In late 2009, a scandal arose over the issuance of a Vanuatu passport to Amarendra Nath Ghosh. Ghosh was Vanuatu's erstwhile honorary consul in Thailand. In addition to the diplomatic passport to which his position entitled him, Ghosh had also managed to obtain an ordinary Vanuatu passport, a privilege legally restricted to Vanuatu citizens. Ghosh had never applied for naturalisation as a Vanuatu citizen, but had honorary citizenship in connection with his position. In early January 2010, Citizenship Commission head Joemelson Joseph wrote to Immigration Department principal passport officer Henri Tamashiro to advise him that Ghosh had not forfeited his Vanuatu passport, implying that the passport should be renewed; Joseph's handling of the matter led to condemnation from the prime minister. Ghosh claimed to be trapped in India due to his lack of a travel document, and in late January 2010 threatened to sue the Vanuatu government. However, the Citizenship Commission held an emergency meeting at which the affirmed that Ghosh was not a Vanuatu citizen and thus not entitled to renewal of his passport. Joseph was absent from the meeting.

==Capital Investment Immigration Plan (CIIP)==
The CIIP was initially proposed by Vanuatu Registry Services Limited (Deputy Commissioner of the Vanuatu Financial Services Commission) in early 2012 and fully adopted by the Government of Vanuatu in April 2014. The objective of the plan is to create local jobs, stimulate the economy and keep the national budget balanced. The citizenship is for life, and does not require visiting Vanuatu.

To facilitate and attract overseas investors, Vanuatu has passed and enacted all necessary legislation and regulations, changing its constitution to recognise dual citizenship, which was not recognised until the constitution was changed by a two-thirds majority of Parliament in December 2012.

CIIP is managed exclusively by VRS and is marketed and sold by a wide group of carefully selected agents. Since the programme started running, Vanuatu has continued to offer citizenship to those who are qualified and who have donated a significant amount of capital into their economy. Vanuatu provides citizenship for 260,000 US dollars per person which is under the CIIP. Such citizens do not have a right to vote or run for public office.

==Vanuatu Economic Rehabilitation Program (VERP)==

The citizenships being provided under the VERP Program are part of a fast track citizenship program. It is a cooperative program that involves the Vanuatu Citizenship Commission, the Immigration Department, the State Law Office, Finance Intelligence Unit, the Vanuatu Investment Promotion Authority, the Vanuatu Financial Services Commission (in the case of formation of companies), the Ministry of Internal Affairs and the Prime Minister's Office as the Minister responsible for Citizenship.

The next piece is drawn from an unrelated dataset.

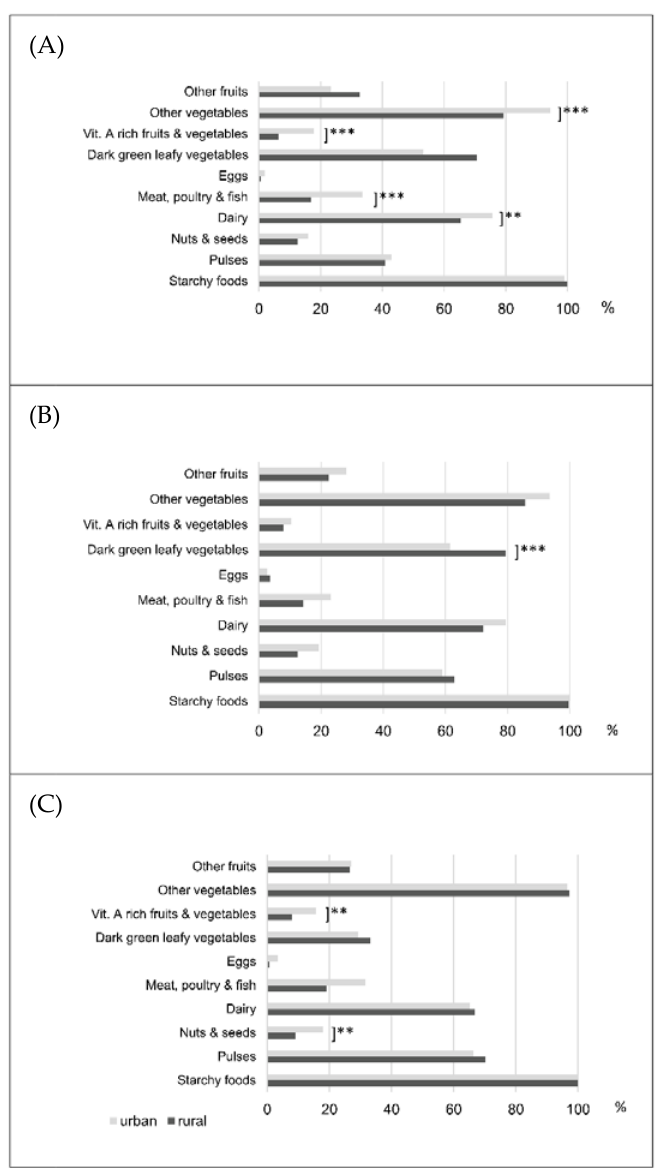
Figure 2. Food consumption pattern among women in rural and urban areas of the Kapchorwa District, Uganda, across agricultural seasons: ( A ) lean season: baseline in May/June 2016; ( B ) harvest season: 1st Follow-up in August 2016; ( C ) post-harvest season: 2nd Follow-up in January 2017; p -values statistically significant at ** p < 0.05 or *** p < 0.001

The Citizenship Commission has appointed three designated agents to promote the VERP citizenship Program worldwide given them exclusivity over some regions. Designated agents are: Vanuatu Rehabilitation Program - MENA Region (s.a.r.l) for the Middle East and North Africa, PRG for China and Russia, Haven Vanuatu for Europe and the Americas.

The continuity of the Vanuatu Economic Rehabilitation Program (VERP) was under review by the Vanuatu Government as indicated in its 100-day plan, from the Prime Minister's Office and was expected to cease operations by June 2016. In 2017, the VERP was replaced by the Vanuatu Development Support Program and the Vanuatu Contribution Program.